# Uit te voeren taken
**1)** Welk principe is volgens de tekst over waterbeheer leidend?
**2)** Geef bij elke bewering aan of ze klopt met de tekst over waterbeheer, met ja of nee en de beslissende woorden letterlijk geciteerd.
(a) Het gemeentelijk Waterplan is in overleg met Waterschap Vechtstromen opgesteld.
(b) Problemen mogen worden doorgeschoven naar latere generaties.
(c) Alleen het Rijk en de provincies hebben in het Nationaal Bestuursakkoord Water doelen vastgelegd.
**3)** Schrijf een deel van de tekst over waterbeheer letterlijk over. Begin bij de woorden "Op gemeentelijk niveau" en stop na "in ruimtelijke plannen.".

# Tekst
Op gemeentelijk niveau zijn het in overleg met Waterschap Vechtstromen opgestelde gemeentelijk Waterplan en het gemeentelijk Rioleringsplan van belang bij het afwegen van waterbelangen in ruimtelijke plannen.

Watersysteem

In het waterbeheer van de 21e eeuw worden duurzame, veerkrachtige watersystemen nagestreefd. Dit betekent concreet dat droge perioden worden doorstaan zonder droogteschade, vissterfte en stank, en dat in natte perioden geen overlast optreedt door hoge grondwaterstanden of inundaties vanuit oppervlaktewateren. Problemen worden niet afgewenteld op andere gebieden of latere generaties. Het principe "eerst vasthouden, dan bergen, dan pas afvoeren" is hierbij leidend. Rijk, provincies en gemeenten hebben in het Nationaal Bestuursakkoord Water doelen vastgelegd voor het op orde brengen van het watersysteem.

# Gegevensdeel
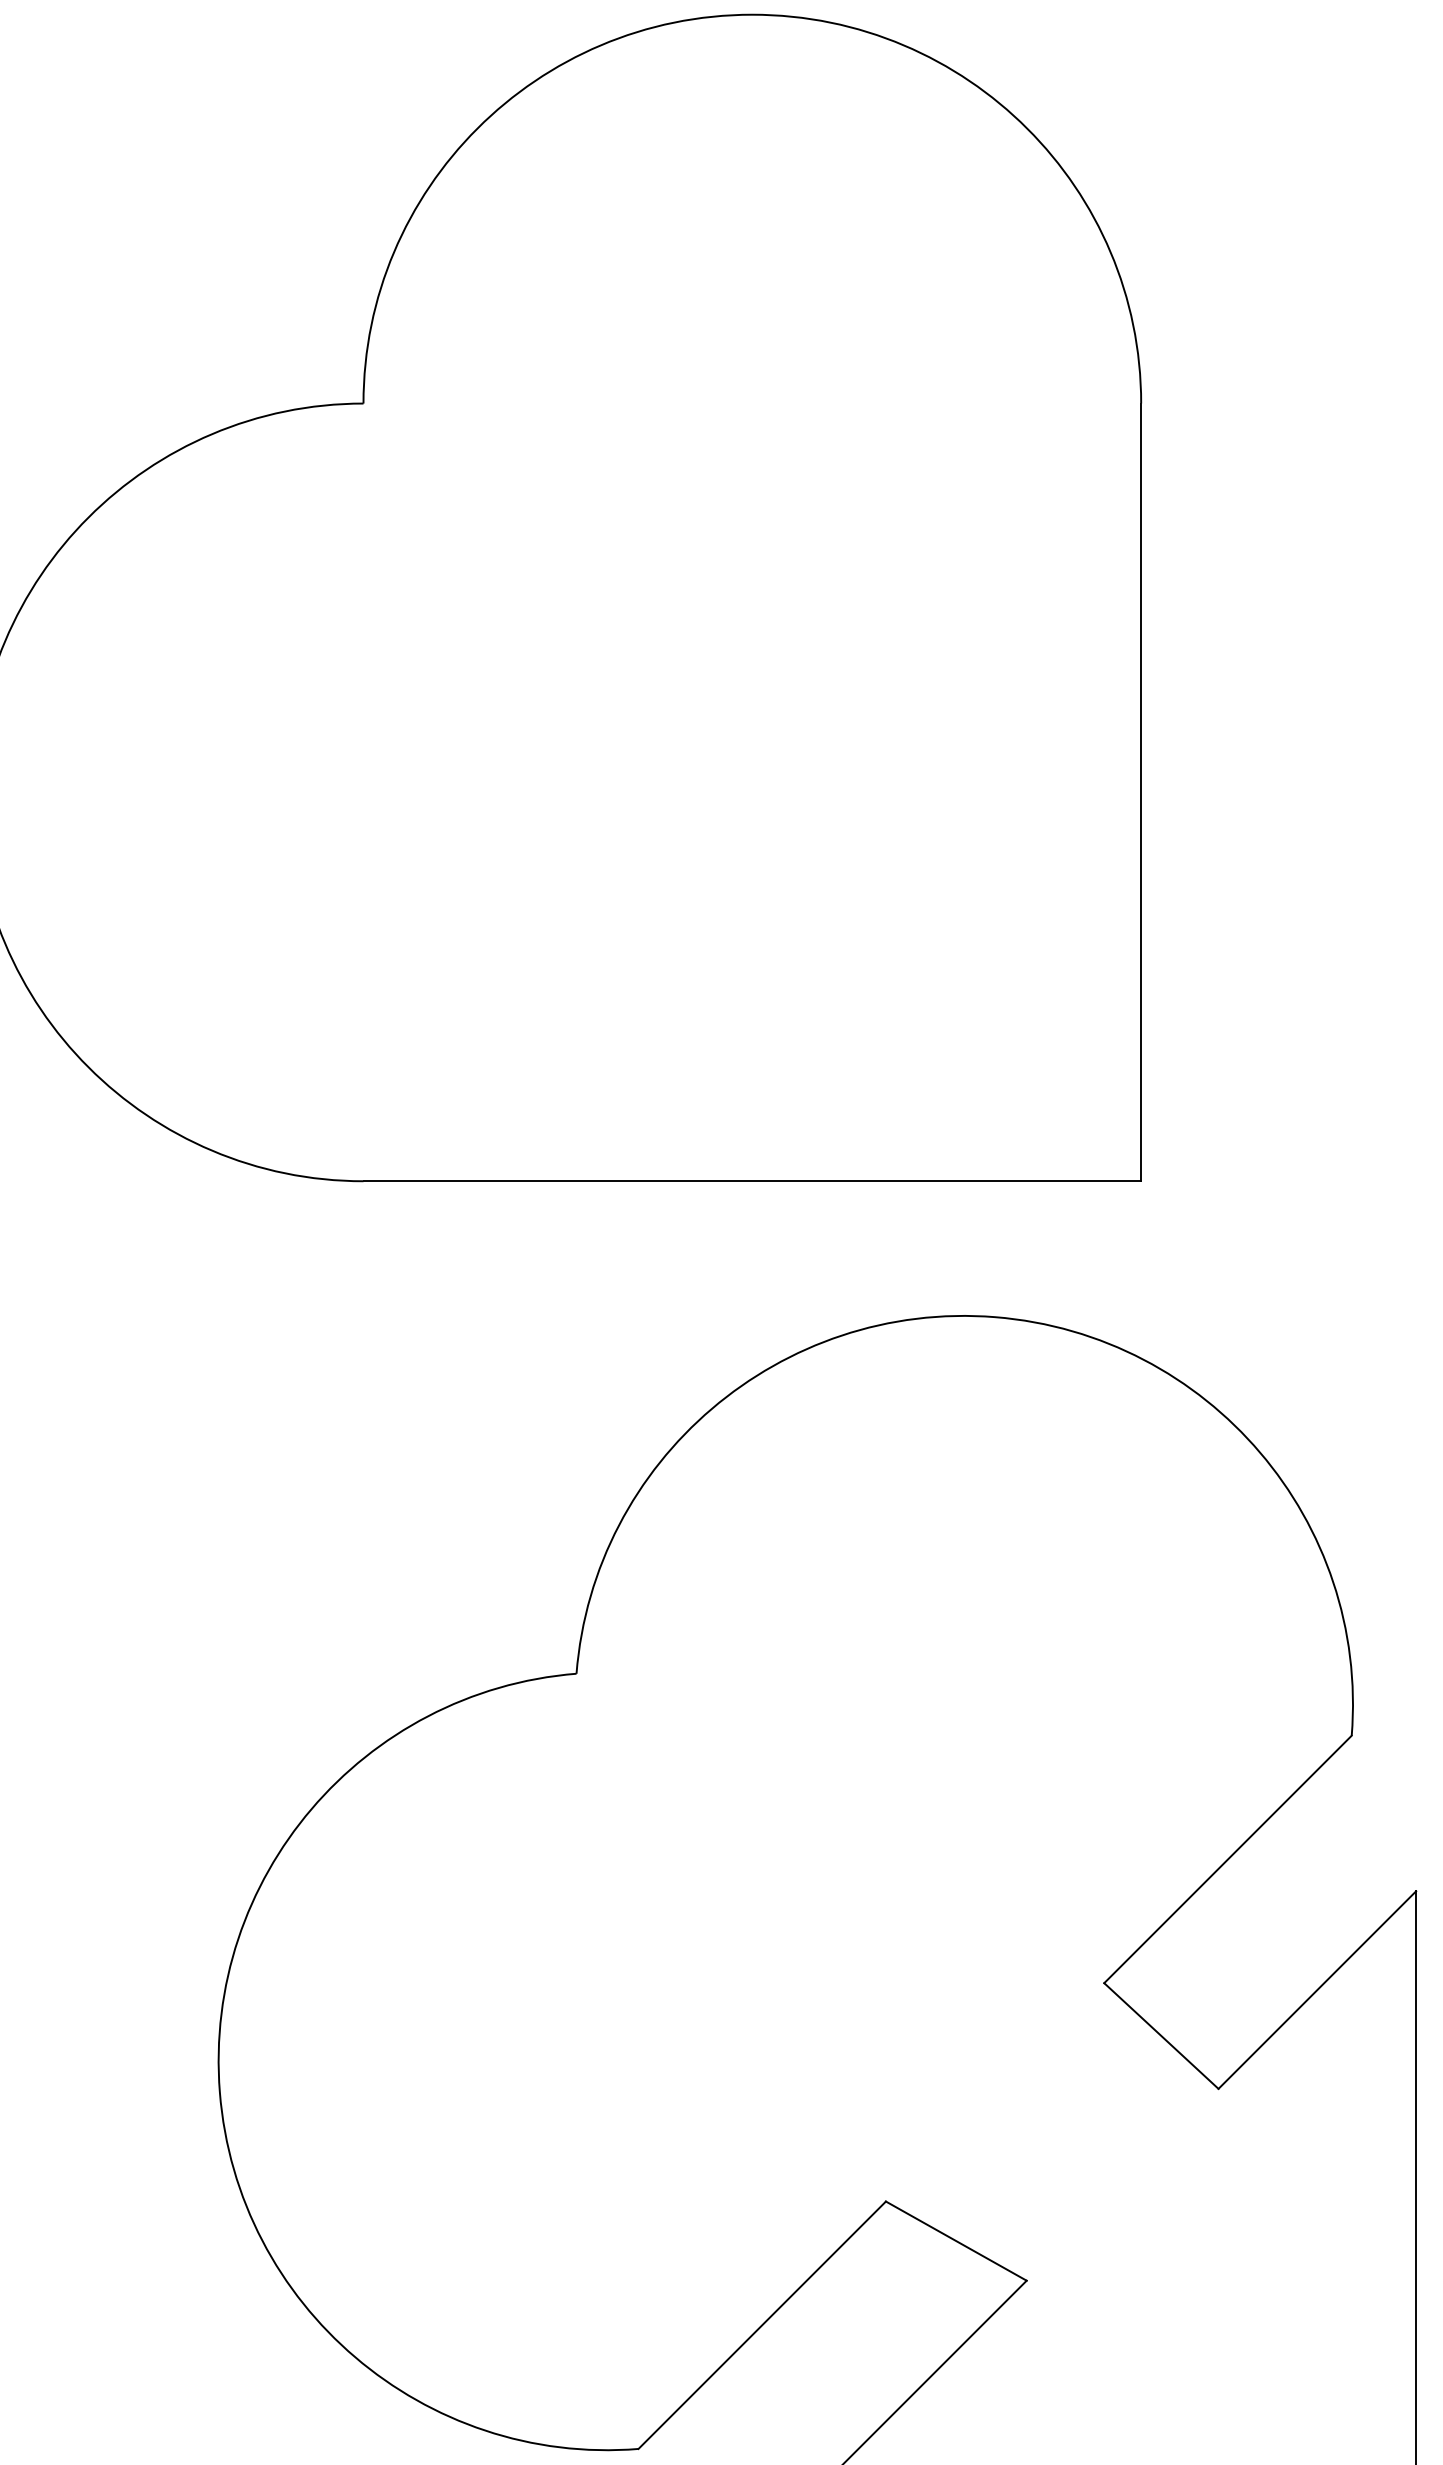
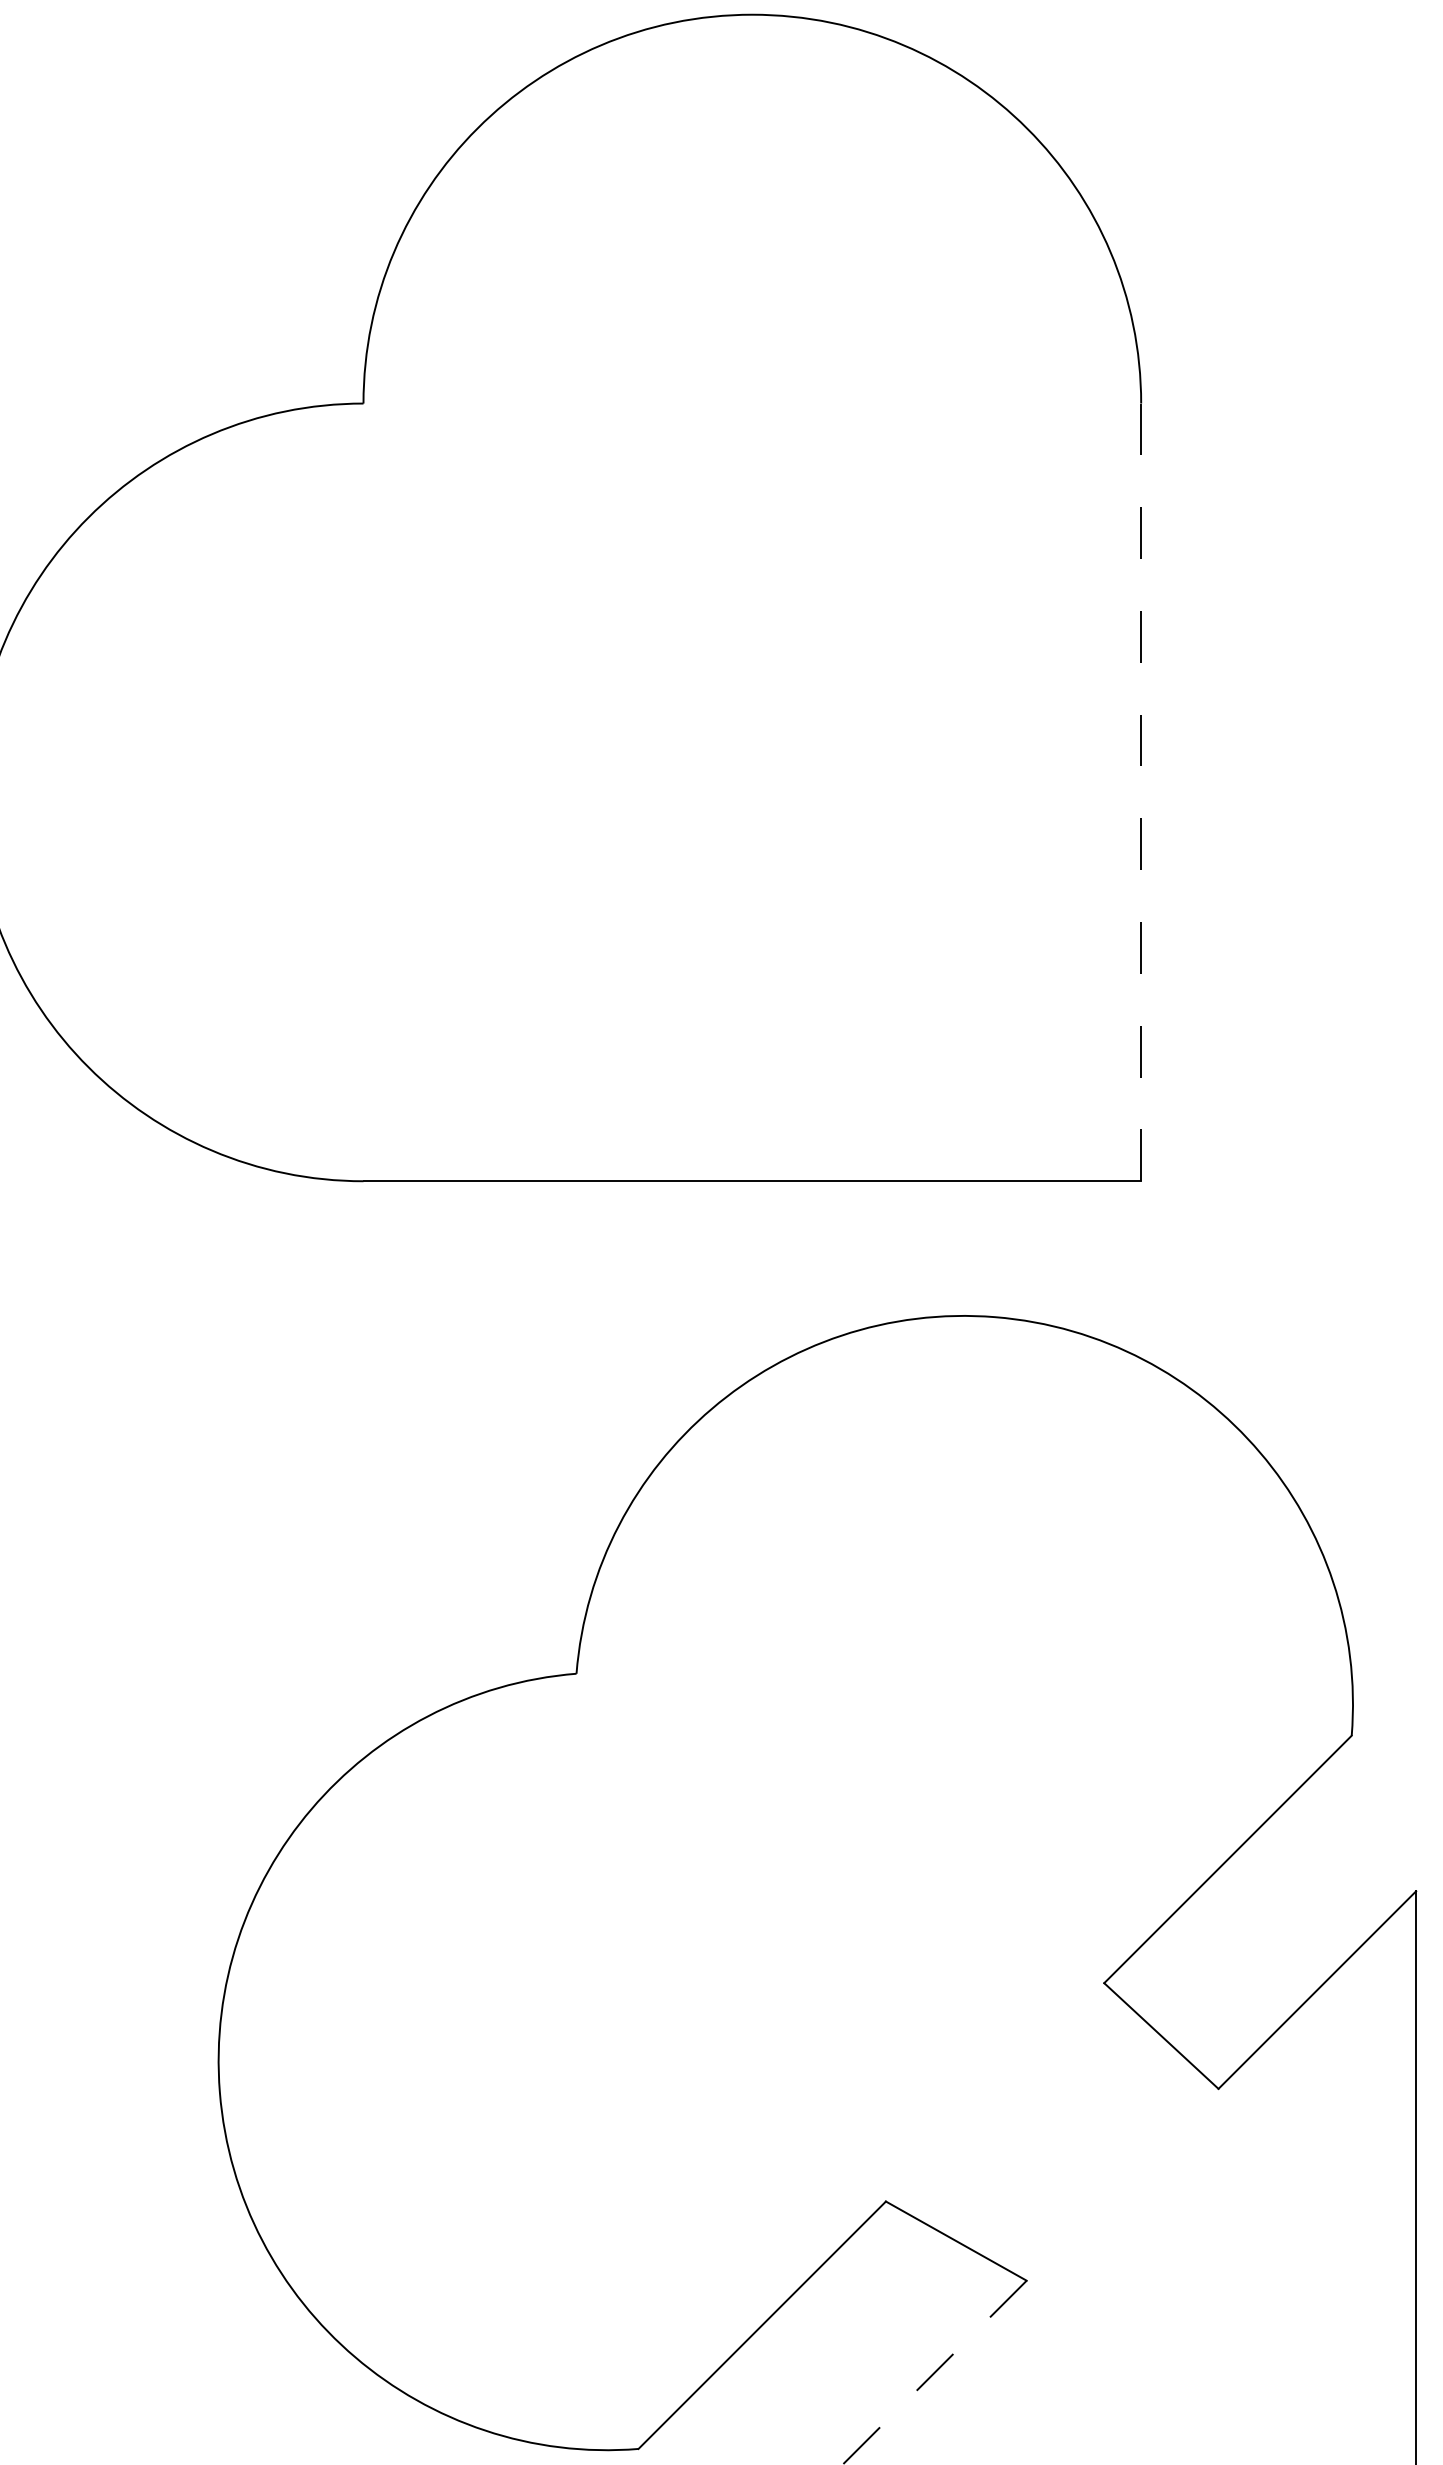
line at (1141, 792): solid -> dashed
line at (934, 2373): solid -> dashed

# De resultaten
**1)** Het principe "eerst vasthouden, dan bergen, dan pas afvoeren".

**2)**
(a) Ja: "in overleg met Waterschap Vechtstromen opgestelde gemeentelijk Waterplan"
(b) Nee: "Problemen worden niet afgewenteld op andere gebieden of latere generaties."
(c) Nee: "Rijk, provincies en gemeenten hebben in het Nationaal Bestuursakkoord Water doelen vastgelegd"

**3)**
Op gemeentelijk niveau zijn het in overleg met Waterschap Vechtstromen opgestelde gemeentelijk Waterplan en het gemeentelijk Rioleringsplan van belang bij het afwegen van waterbelangen in ruimtelijke plannen.